Of course similar scenes enlivened other capitals as well. They sparkled on the Champs Elysees, at Picadilly Circus, along the Nevsky Prospekt, and up and down the Wilhelmstrasse. But Vienna-origin of this great international midsummer frolic-Vienna out-waltzed friend and foe alike in celebration.

The World War had come to the city by the Danube, dressed as a ball. Tra-la… Hurrah!..

Afterword

ON OCTOBER 28, 1914, THE SARAJEVO DISTRICT COURT SENTENCED Gavrilo Princip to twenty years of hard labor, with a fast once a month; one day a year-June 28, the date of the assassination-he was to spend on a hard bed in a darkened cell. The same sentence was imposed on Trifko Graben and Nedeljko Cabrinovic. These three were under-age for the death penalty. Danilo Ilk, the oldest of the team, was sentenced to be hanged.

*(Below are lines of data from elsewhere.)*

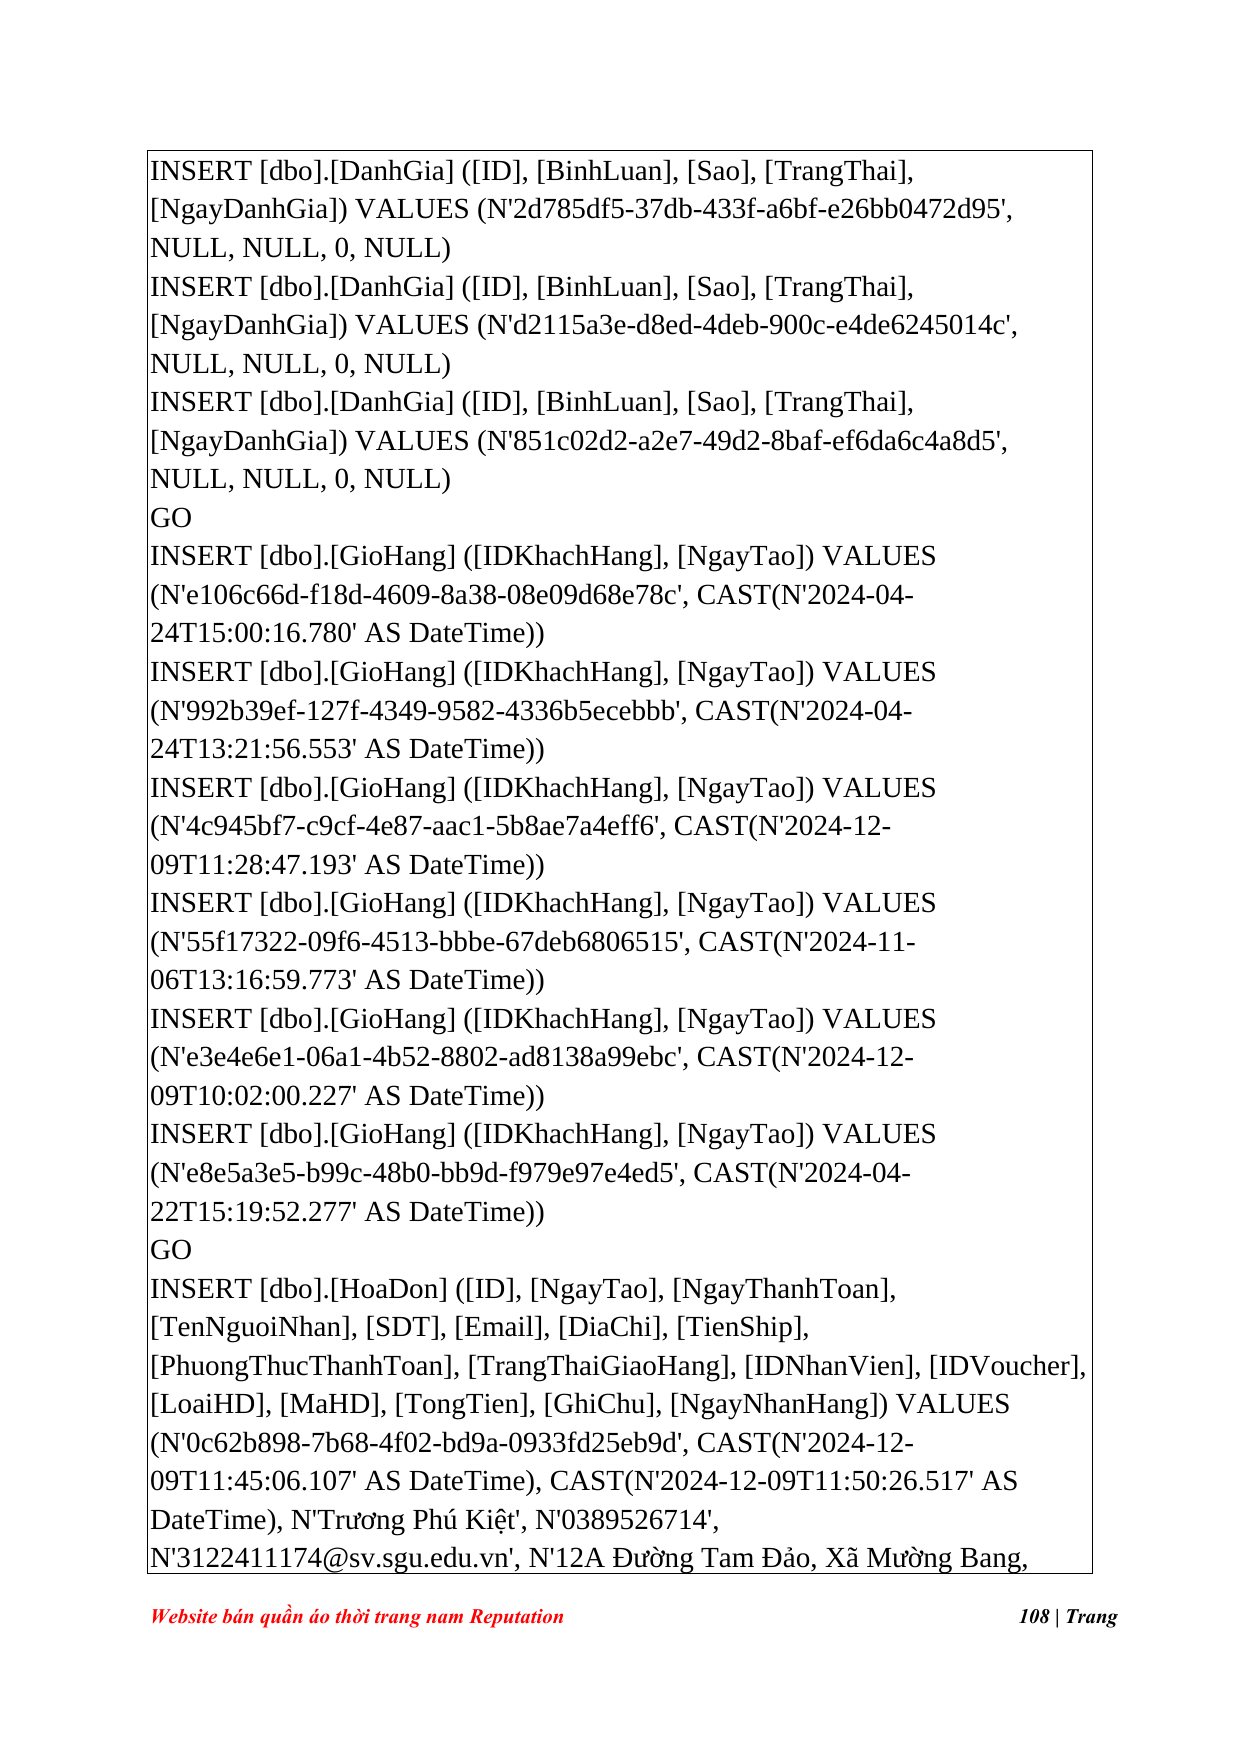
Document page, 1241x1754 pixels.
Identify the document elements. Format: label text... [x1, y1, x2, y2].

text INSERT [dbo].[GioHang] ([IDKhachHang], [NgayTao]) VALUES (N'e106c66d-f18d-4609-8a38-08e09d68e78c', CAST(N'2024-04-24T15:00:16.780' AS DateTime)) [148, 535, 1092, 649]
text GO [148, 1229, 1092, 1266]
text GO [148, 497, 1092, 533]
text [148, 1268, 1092, 1573]
text INSERT [dbo].[DanhGia] ([ID], [BinhLuan], [Sao], [TrangThai], [NgayDanhGia]) VALUES (N'851c02d2-a2e7-49d2-8baf-ef6da6c4a8d5', NULL, NULL, 0, NULL) [148, 381, 1092, 495]
text INSERT [dbo].[GioHang] ([IDKhachHang], [NgayTao]) VALUES (N'e8e5a3e5-b99c-48b0-bb9d-f979e97e4ed5', CAST(N'2024-04-22T15:19:52.277' AS DateTime)) [148, 1113, 1092, 1227]
text INSERT [dbo].[GioHang] ([IDKhachHang], [NgayTao]) VALUES (N'e3e4e6e1-06a1-4b52-8802-ad8138a99ebc', CAST(N'2024-12-09T10:02:00.227' AS DateTime)) [148, 998, 1092, 1112]
text INSERT [dbo].[GioHang] ([IDKhachHang], [NgayTao]) VALUES (N'992b39ef-127f-4349-9582-4336b5ecebbb', CAST(N'2024-04-24T13:21:56.553' AS DateTime)) [148, 651, 1092, 765]
text INSERT [dbo].[GioHang] ([IDKhachHang], [NgayTao]) VALUES (N'4c945bf7-c9cf-4e87-aac1-5b8ae7a4eff6', CAST(N'2024-12-09T11:28:47.193' AS DateTime)) [148, 767, 1092, 880]
text INSERT [dbo].[GioHang] ([IDKhachHang], [NgayTao]) VALUES (N'55f17322-09f6-4513-bbbe-67deb6806515', CAST(N'2024-11-06T13:16:59.773' AS DateTime)) [148, 882, 1092, 996]
text INSERT [dbo].[DanhGia] ([ID], [BinhLuan], [Sao], [TrangThai], [NgayDanhGia]) VALUES (N'2d785df5-37db-433f-a6bf-e26bb0472d95', NULL, NULL, 0, NULL) [148, 151, 1092, 264]
text INSERT [dbo].[DanhGia] ([ID], [BinhLuan], [Sao], [TrangThai], [NgayDanhGia]) VALUES (N'd2115a3e-d8ed-4deb-900c-e4de6245014c', NULL, NULL, 0, NULL) [148, 266, 1092, 379]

Ilic was executed on February 3, 1915. Princip, Graben, and Cabrinovic were removed to the Bohemian fortress at Theresienstadt (later site of the concentration camp under the Third Reich). At Theresienstadt, Cabrinovic died on January 23, 1916, of tuberculosis. Graben died here, also of tuberculosis, on October 21, 1916. Princip died in Theresienstadt of the same disease on April 28, 1918. It is probable that malnutrition and prison conditions contributed to these young deaths.